I mean this is already an acknowledged good approach. Companies don't want to make that investment though, hiring both a senior and a junior who won't be immediately productive, and keep chasing the mythical senior who will work for mid-level salary.
A lot of companies hire interns and usually, the typical intern doesn't provide a ton of bottom line value. Aside from being good for the culture and mentorship practice for the more senior folks, they usually need a lot of handholding. They're basically doing paid apprenticeships, which tells me that companies _are_ okay with the concept of having apprentice type of training.
The whole internship thing for STEM careers is to onboard you early while you are still cheap. Even if you don't work for the company that you interned with, the progress is still there so on day 1 you aren't totally lost. No one wants to give a salary to someone or even spend the money on the hiring process that hasn't worked a day in their life because they have zero clue how well they get along in a work-environment vs. an academic one. From an HR and hiring manager viewpoint, even if you have a lot of experience with a certain tool or field but have no work experience, you are going to look a lot less desirable than someone that maybe has a little bit of experience in that field or with that tool but mostly has unrelated internships. There are lots of smart people out there that can't get along with anyone so they suffer in their career.
It's cute that companies think junior or seniors will be immediately productive. There is a ramp up period. Hell the first day is probably just paperwork. Then 3 months of getting integrated.
I'm not sure how many companies really think this, not that I'm arguing the point.
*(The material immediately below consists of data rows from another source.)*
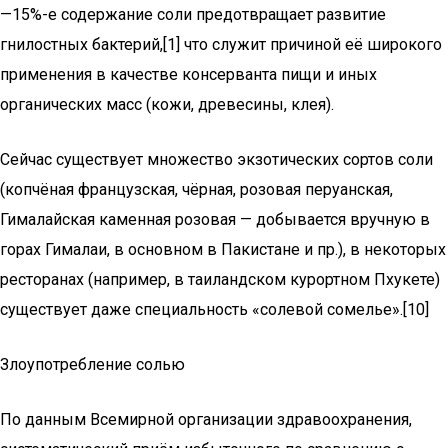
—15%-е содержание соли предотвращает развитие
гнилостных бактерий,[1] что служит причиной её широкого
применения в качестве консерванта пищи и иных
органических масс (кожи, древесины, клея).
Сейчас существует множество экзотических сортов соли
(копчёная французская, чёрная, розовая перуанская,
Гималайская каменная розовая — добывается вручную в
горах Гималаи, в основном в Пакистане и пр.), в некоторых
ресторанах (например, в таиландском курортном Пхукете)
существует даже специальность «солевой сомелье».[10]
Злоупотребление солью
По данным Всемирной организации здравоохранения,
I do know that successful companies realize that developer ramp to productivity time is an important metric and attempt to optimize that metric.
There's a whole set of fairly basic tasks that can be done that can get a developer to the point of submitting a PR on their first day. Many, many companies screw that up.
That’s shitty on the company then. Senior engineers work way more efficiently if they have a junior working under them to crank out busywork. The junior then knows exactly how to succeed in a senior level position from working intimately with the senior engineer.